De plus, plusieurs pistes pour assurer la pérennisation des financements liés à la santé peuvent être envisagées. A l’heure actuelle, les prélèvements obligatoires, indexés sur les revenus issus du travail, représentent 44 % des ressources de l’assurance maladie. Or ce montant, qui n’est prélevé que sur une partie du revenu, est fortement corrélé aux fluctuations du chômage. En période de crise, comme c’est le cas actuellement, l’assurance maladie se retrouve coincée entre une augmentation de ses dépenses et une diminution de ses financements, provoquant mécaniquement un déficit. La contribution sociale généralisée (CSG), basée sur les revenus issus du travail mais aussi sur ceux du patrimoine et du capital, ne représente quant à elle qu’un tiers des financements, alors même qu’elle offre un rendement largement plus efficace que les prélèvements obligatoires.
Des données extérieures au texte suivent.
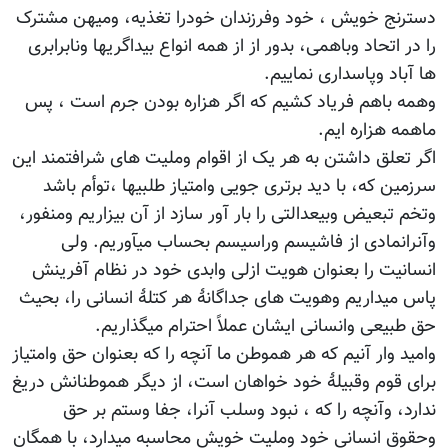
دسترنج خویش ، خود وفرزندان خودرا تغذیه، ومیهن مشترک
را در اتحاد وباهمی، بدور از از همه انواع بیداگریها ونابرابری
ها آباد وپاسداری نماییم.
وهمه باهم فریاد کشیم که اگر هزاره بودن جرم است ، پس
ماهمه هزاره ایم.
اگر تعلق داشتن به هر یک از اقوام وملیت های شرافتمند این
سرزمین که، با دید برتری جویی وامتیاز طلبیها ،توأم باشد
وتخم تبعیض وبیعدالتی را بار آور سازد از آن بیزاریم ومنفور،
وآنرانمادی از فاشیسم وراسیسم بحساب میآوریم. ولی
انسانیت را بعنوان هویت ازلی وابدی خود در نظام آفرینش
پاس میداریم وهویت های جداگانۀ هر کتلۀ انسانی را، بحیث
حق طبیعی وانسانی ایشان عملاً احترام میگذاریم.
وامید وار آنیم که هر هموطن ما آنچه را که بعنوان حق وامتیاز
برای قوم وقبیلۀ خود خواهان است، از دیگر هموطنانش دریغ
ندارد، وآنچه را که ، نبود وسلب آنرا، جفا وستم بر حق
وحقوق انسانی خود وملیت خویش محاسبه میدارد، با همگان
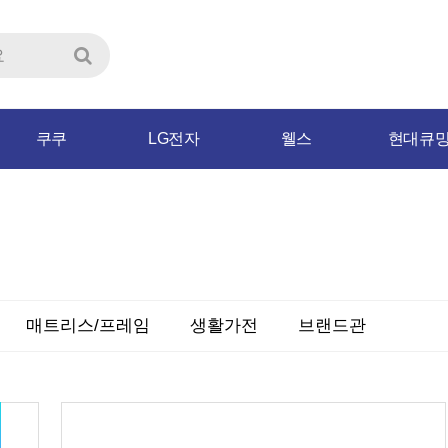
쿠쿠
LG전자
웰스
현대큐
매트리스/프레임
생활가전
브랜드관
La fiscalisation, qui verrait un transfert des prélèvements obligatoires vers la CSG, aurait pour avantage de diminuer les liens entre chômage et niveau de financement de l’assurance maladie tout en garantissant une plus grande justice fiscale. Cette refonte des financements devrait intégrer une fiscalité sanitaire spécifique, par une taxation complémentaire pour les entreprises dont les activités ont des impacts directs et avérés sur l’état de santé, comme c’est déjà le cas pour l’industrie du tabac et de l’alcool. Cette taxation devrait être étendue à une partie de l’industrie agro-alimentaire, qui propose des produits à trop forte teneur en sel, en graisse et / ou en sucre, aux industries et entreprises jugées polluantes et aux organisations dont les modes de gestion ont des effets négatifs avérés sur la santé de leurs collaborateurs. Enfin, la captation d’une grande part des bénéfices du marché de la santé par l’industrie pharmaceutique doit être corrigée par une augmentation de l’effort demandé aux laboratoires.
David Belliard
Journaliste
co-auteur de Nous ne sommes pas coupables d’être malades, éditions les Petits matins, 2010. Anime avec Alix Béranger le site www.uneautresante.fr
[1] Cf. la synthèse de Jean-Paul Moatti, « Economie », in Santé publique, l’état des savoirs, dir. Didier Fassin et Boris Hauray, Inserm / La Découverte, Paris, 2010, p.45-56.